4\. Baroque - towards the end of the 17th century meantone temperament became
increasingly seen as limiting and unsuitable to contemporary musical taste. As
players and composers became more attached to the different _affects_ of the
different keys, and wanted to be released from the limits of meantone on
keyboards, musicologists started looking for a way to temper the fifths such
that all fifths would be usable.

This led to the invention of the closed temperament, with Werckmeister being
the first to offer a recipe for the tuning of keyboards, where 4 of the fifths
are each tempered by a 1/4 of a pythagorean comma. The rest of the fifths are
pure. This creates a system where all keys are usable, but some would be more
dissonant than others.

Werckmeister was soon followed by others such as Neidhardt, Valotti,
Kirnberger, etc, each with his own recipe for tempering some of the fifths by
varying amounts. The principle is always the same: the total amount of
tempering is equal to a Pythagorean comma.

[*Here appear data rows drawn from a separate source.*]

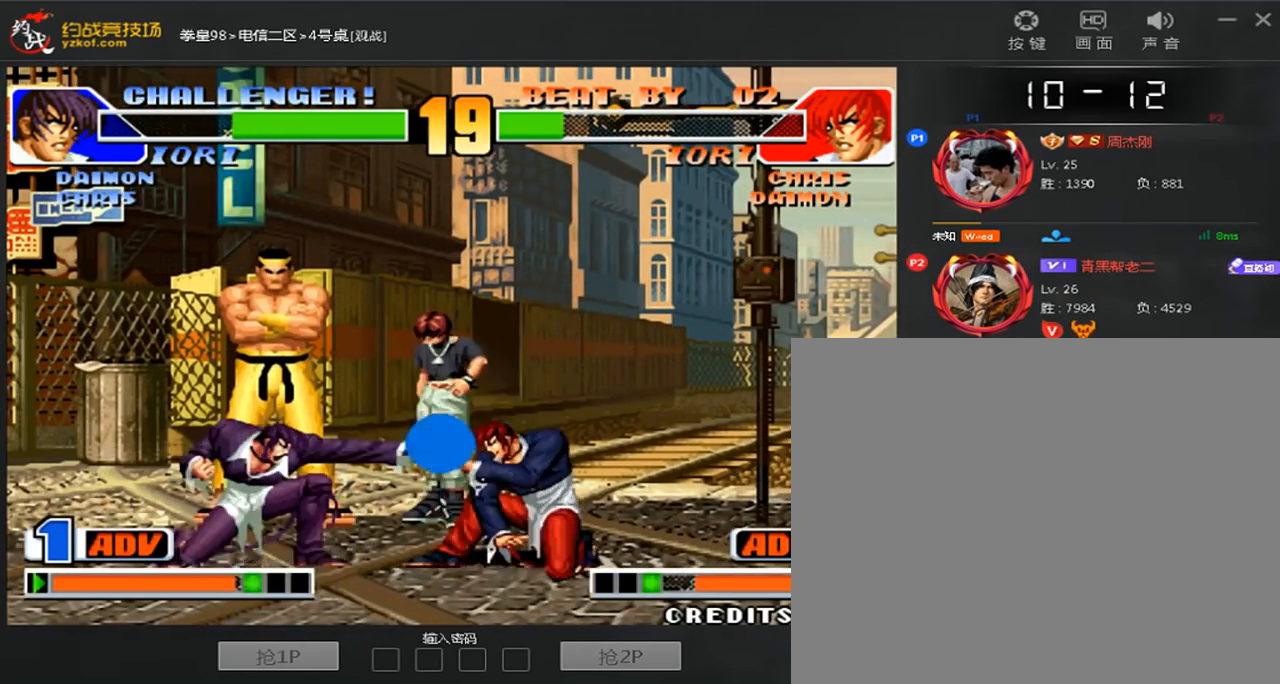
{"buttons": [], "left_stick": "left", "events": [[240, "D", "down"], [240, "left_stick", "left"], [440, "D", "up"]]}
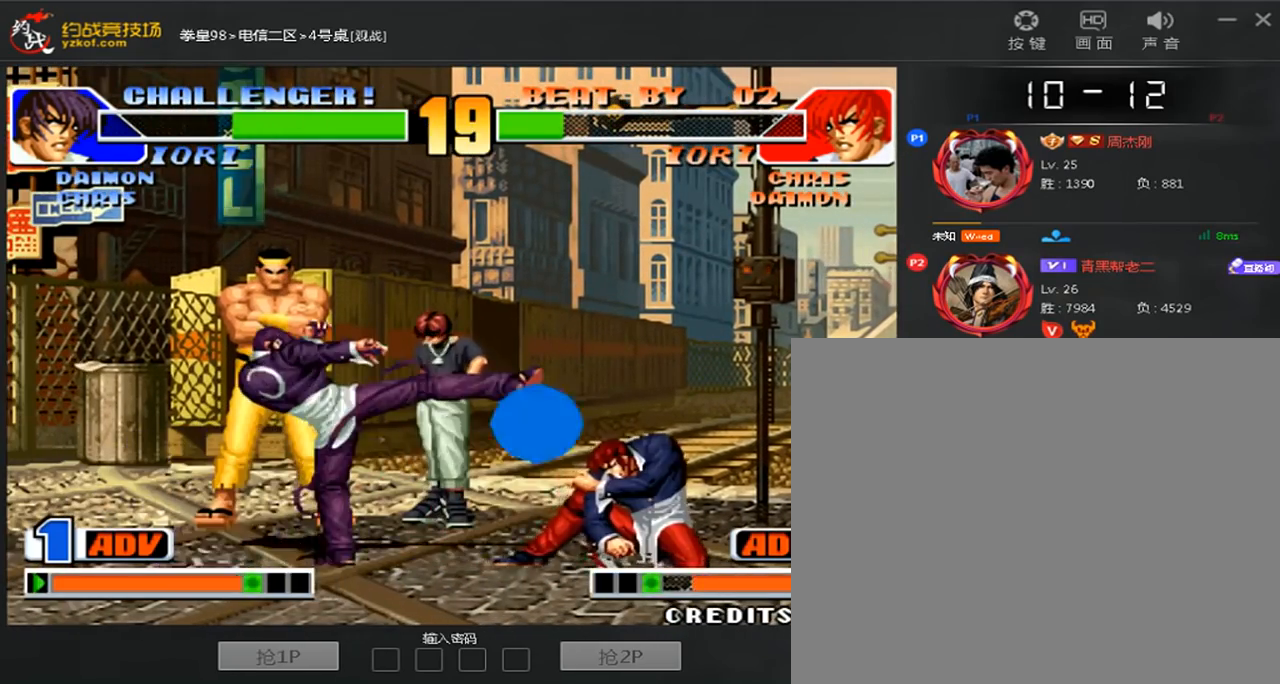
{"buttons": [], "left_stick": "right", "events": [[360, "left_stick", "center"], [440, "left_stick", "right"]]}
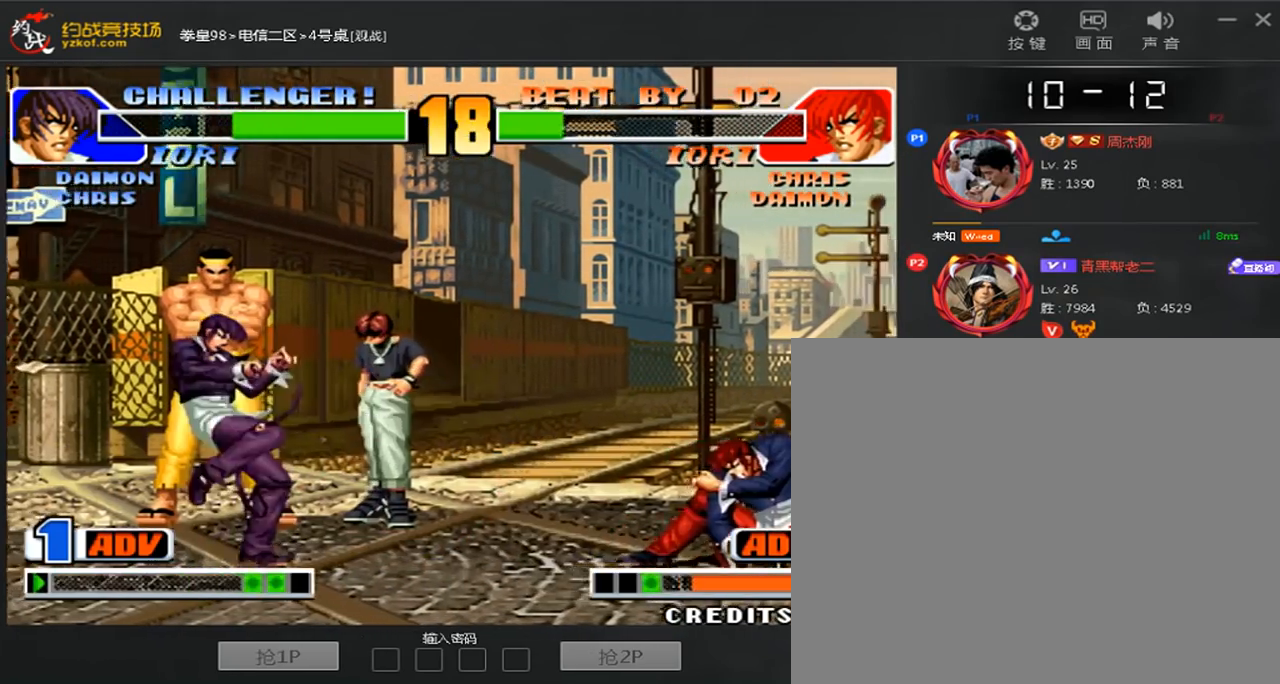
{"buttons": ["A"], "left_stick": "right"}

Some instructions, such as the various instructions for the French
"tempérament ordinaire" are much more vague, and just start with a pure third
in one of the main keys (C, F or G), tempering its constituent fifths, and
becoming more and more dissonant as one goes farther away in the cycle of
fifths.

It is important to understand that all these temperaments were intended for
keyboard instruments, and that players of other instruments, as well as
singers, were expected to follow certain conventions based on meantone ideas,
but that's another topic of discussion.

5\. Equal temperament - equal temperament, although a very old idea (it goes
back at least to the 16th century), only gained popularity with the rise of
the piano, being the first mass-produced musical instrument. Of course it also
has to do with the fact that composers of the romantic era became increasingly
adventurous in their harmonies and fond of employing enharmonic modulations,
thus erasing any notion of difference between sharps and flats, from Chopin
and Liszt to Wagner, Mahler and beyond.

Although the historical tuning methods came back into use together with the
revival of early music and historical instruments, it is a sad fact that today
equal temperament is so universal, so omnipresent that we have become
completely desensitized to the fact that basically all the intervals we hear
today, except for the octave, are dissonant to some degree.

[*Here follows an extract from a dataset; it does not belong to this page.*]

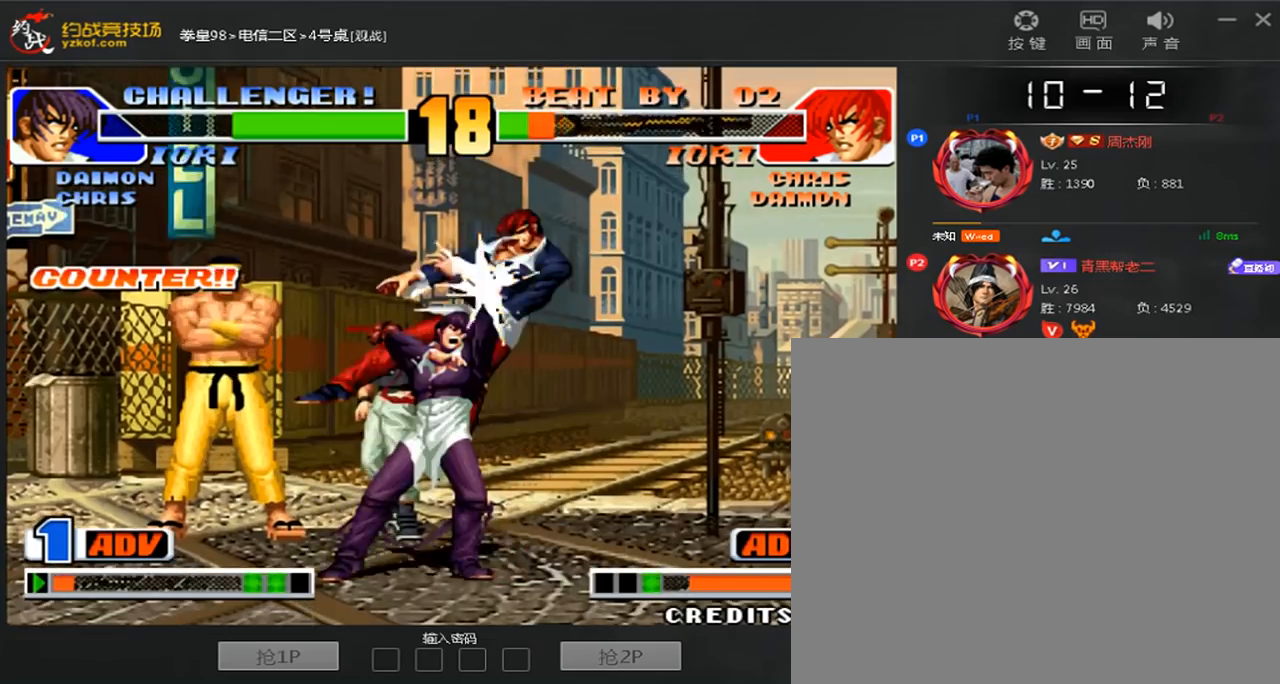
{"buttons": [], "left_stick": "right", "events": [[120, "A", "up"]]}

If anybody has more questions I'd be happy to help. I've quite a bit of
experience in this field.

------
Mz
I am not musical. This is a resource someone else suggested to me years ago to
add to a small homeschooling site I run. It is listed on my site as a math
resource. I thought math+music might appeal to some niche of the geek crowd,
even though I am tone deaf and can't really appreciate it.